In every case, the patient already has the information. They are not requesting access to something restricted. They are trying to understand something they've already been given — the exact scenario the ADA's "effective communication" requirement was designed to address.

This is not AI acting on a patient's behalf. It is not AI making medical decisions. It is a patient exercising their right to understand their own care.

The universal-design case is even stronger

Health literacy is not only a disability issue. Limited health literacy affects an estimated 88 million American adults. It correlates with lower use of preventive services, higher hospitalization rates, higher healthcare costs, and higher mortality.

When hospitals make information more understandable — whether through plain-language summaries, visual aids, or AI comprehension tools — every patient benefits. Elderly patients managing complex medication regimens. Patients whose first language isn't English. Patients navigating a diagnosis they've never encountered before.

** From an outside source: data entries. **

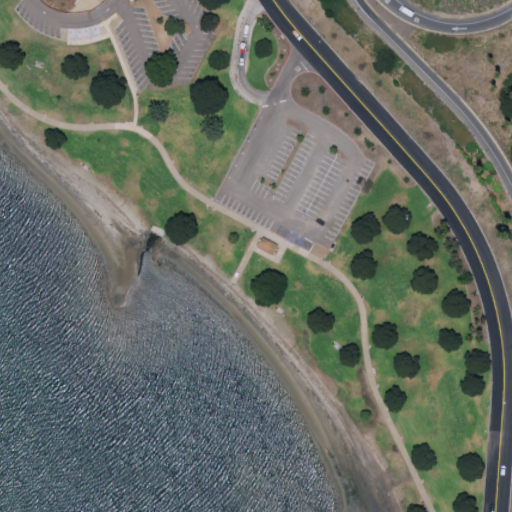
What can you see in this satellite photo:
road: (100, 13)
road: (115, 14)
road: (72, 21)
road: (446, 28)
road: (90, 30)
road: (75, 32)
parking lot: (137, 35)
road: (89, 40)
road: (238, 63)
road: (126, 74)
road: (287, 77)
road: (165, 79)
road: (439, 84)
parking lot: (297, 178)
road: (305, 179)
park: (266, 216)
road: (462, 224)
road: (316, 237)
road: (275, 239)
road: (248, 255)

The disability-rights framework provides the legal leverage. But the beneficiaries extend far beyond the disability community. This is the curb-cut effect in digital healthcare: accommodations designed for people with specific needs make the system better for everyone.

What needs to change

AI Access Alliance is working on three healthcare-specific interventions:

  1. Model institutional policies that ensure patient portal accessibility includes AI comprehension tool compatibility — not as an optional feature, but as an effective-communication requirement.
  2. Federal agency guidance asking HHS to clarify that blocking AI comprehension tools on patient-facing platforms may constitute an accessibility barrier under Section 1557 and Title III.
  3. Evidence documentation — real patient stories of comprehension barriers in healthcare settings, contributing to the human evidence base that makes the legal argument undeniable.

Healthcare providers are not the enemy. Most hospitals are trying to protect patient data — a legitimate goal. But data protection and comprehension access are not in conflict. A patient pasting her own discharge summary into an AI tool is not a data breach. It is a patient trying to understand her care.

The question is not whether to protect patient data. It is whether to block patients from understanding it.